Something I don’t particularly like, but let’s face it, who else is going to fiddle with that dir?
So there you have it: if you want NB, SJAS and mysql to happily talk to each other, the only solution I have found is to create a /development folder in which to install them – whose ownership is for the ‘users‘ group, and install them both as one of the ‘users‘
As per mysql, it would seem that by keeping mysql:mysql as the user:group for /var/lib/mysql location makes it all work.
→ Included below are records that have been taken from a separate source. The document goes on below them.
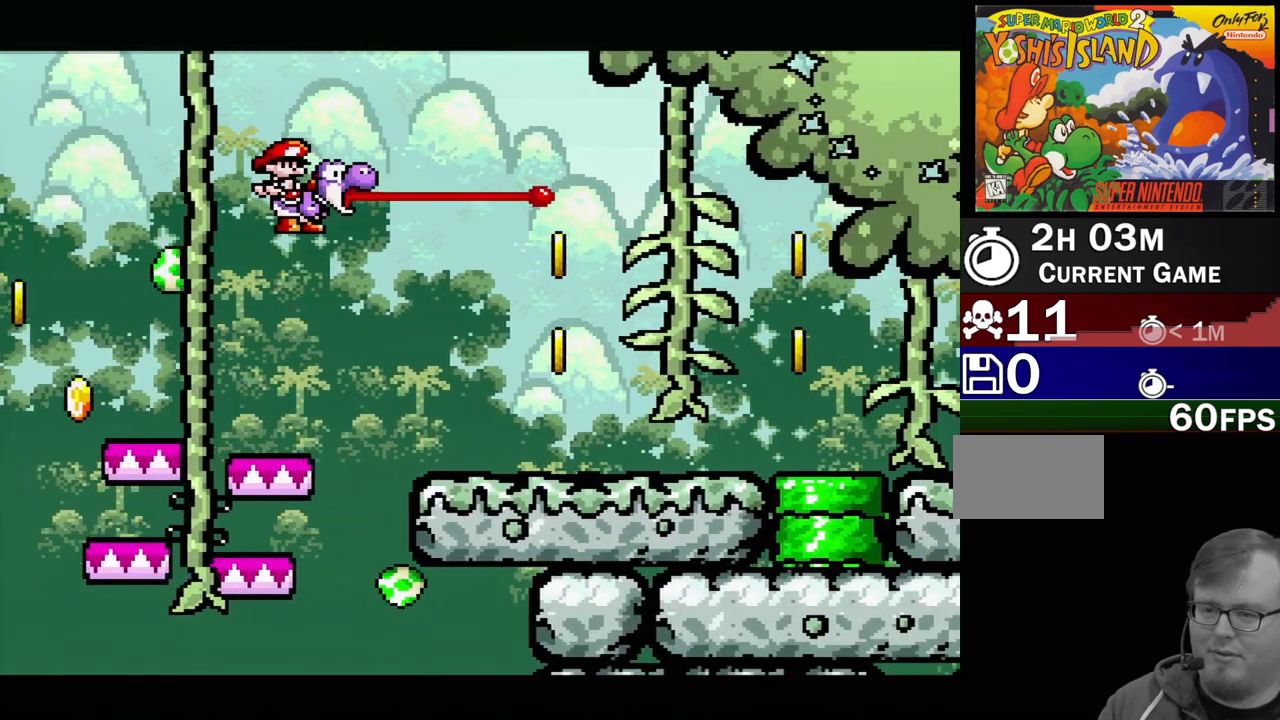
{"buttons": ["Y"], "events": [[217, "B", "up"], [383, "DPAD_RIGHT", "up"]]}
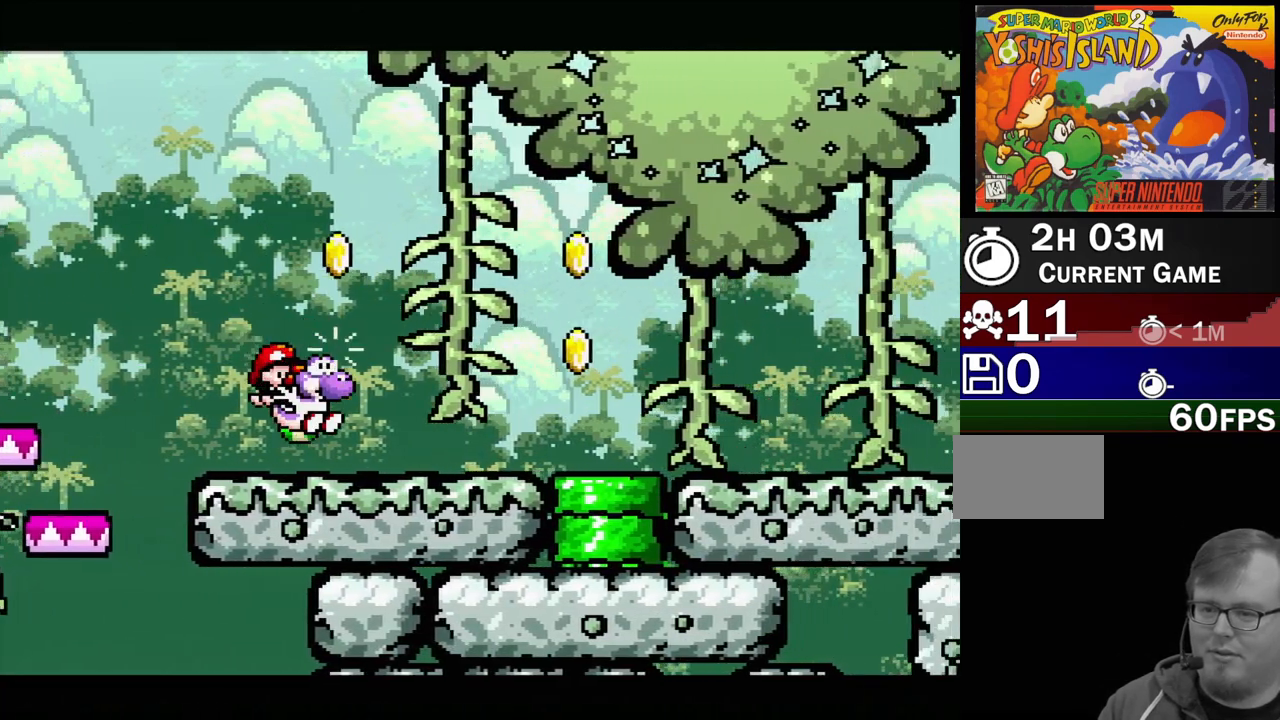
{"buttons": ["Y"], "events": [[67, "DPAD_LEFT", "down"], [83, "B", "down"], [83, "DPAD_UP", "down"], [133, "DPAD_LEFT", "up"], [150, "DPAD_RIGHT", "down"], [167, "DPAD_UP", "up"], [417, "DPAD_RIGHT", "up"], [483, "B", "up"]]}
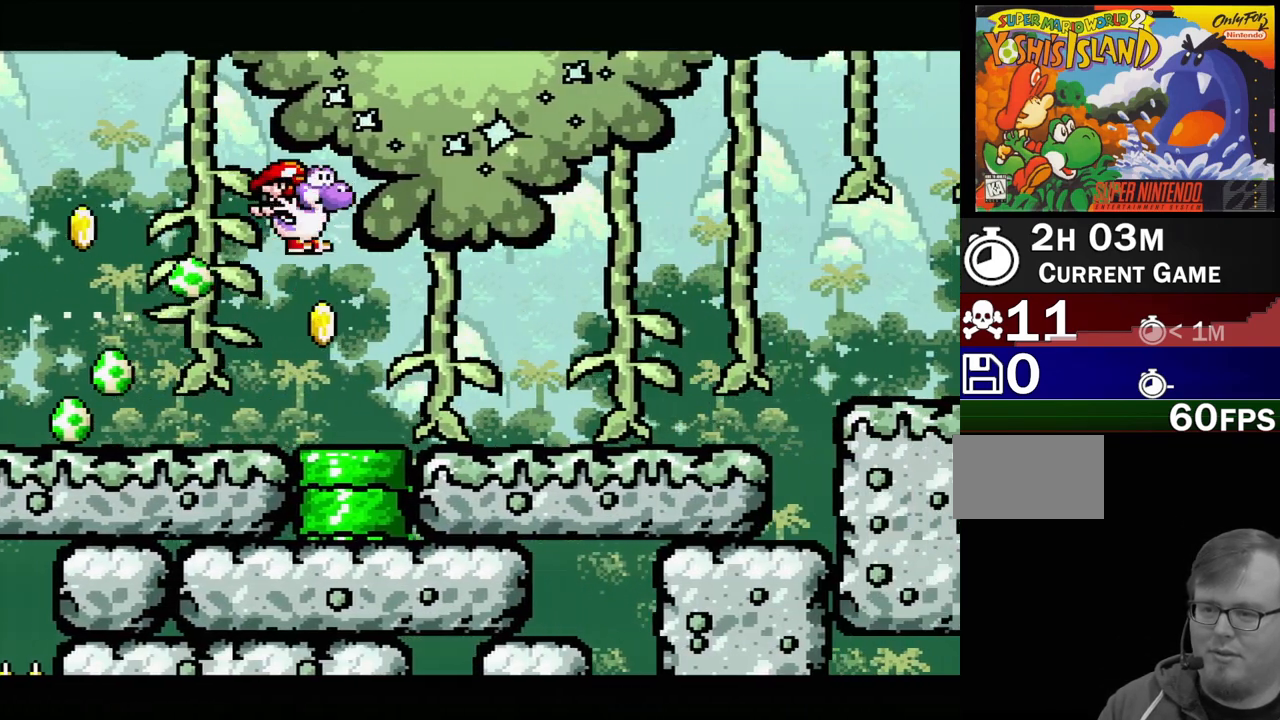
{"buttons": ["DPAD_DOWN"], "events": [[17, "DPAD_LEFT", "down"], [250, "Y", "up"], [267, "DPAD_LEFT", "up"], [383, "DPAD_DOWN", "down"]]}
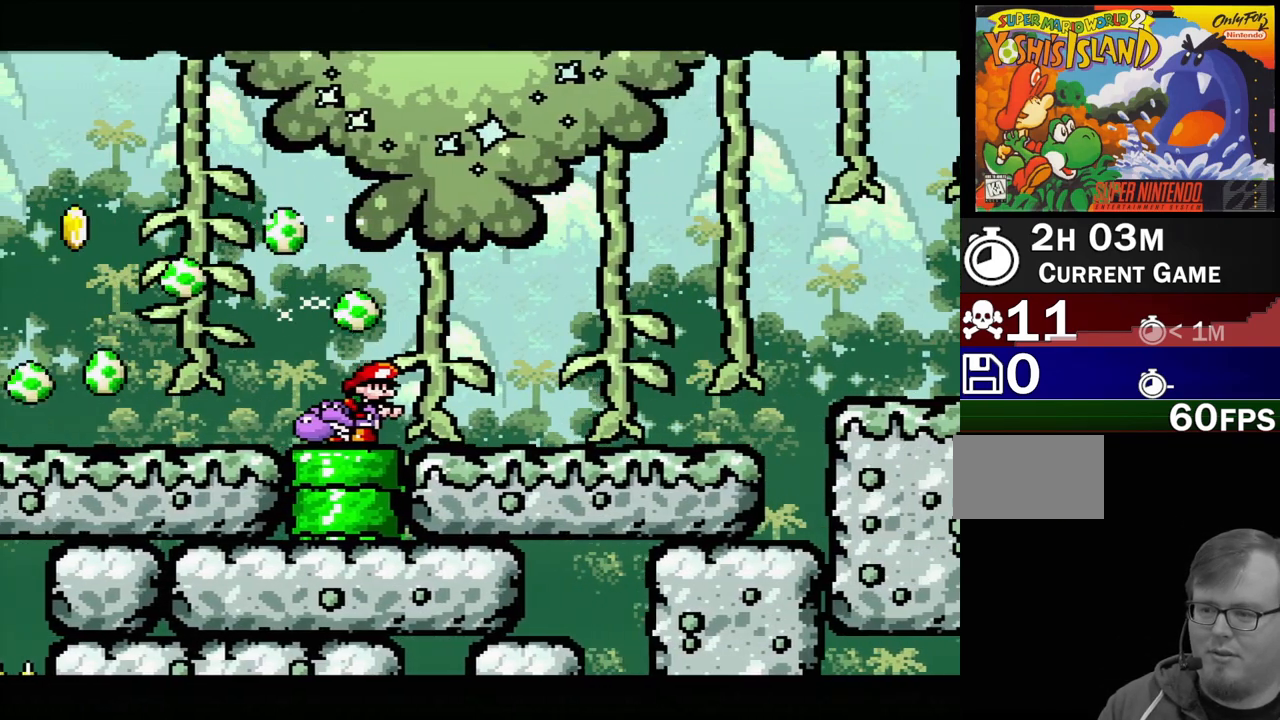
{"buttons": [], "events": [[50, "DPAD_DOWN", "up"], [217, "DPAD_DOWN", "down"], [317, "DPAD_DOWN", "up"], [383, "DPAD_DOWN", "down"], [500, "DPAD_DOWN", "up"]]}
However, to be totally, honest, I’m rather sick and tired of Ubuntu: I have installed it on a Sony Vaio laptop (not exactly a rare or exotic choice of hardware) and almost nothing seems to work as intended:
- I can’t get it to hibernate / standby, as the display won’t come back;
- I can’t get it to see the “special function” keys (brightness, function keys, external display, etc.);
- the battery meter is a confused little guy (how for a battery meter that tells you that there is 63% left – correctly – and then goes on to state that “only 5 minutes ” are left?);
- sometimes, when the screen saver comes on, the display colours palette gets entirely messed up and the only way to get back a sembiance of normality is to log off and log back in (effectively, restarting the X server).
Apparently, you can update and rebuild the kernel to make it all work – but, as self-inflicted pain goes, I prefer a walk to the dungeon downtown to get whipped…
I mean, none of this is reason enough to go back to Microsoft Windows (one thing is not being able to hibernate, another is having to reboot every couple of hours or so, and having your server wide open to anyone who’s bothering to hack into it) – so I’ve ordered Sun Solaris 10, one would hope that its integration with Sun’s Application Server and NetBeans is slightly better.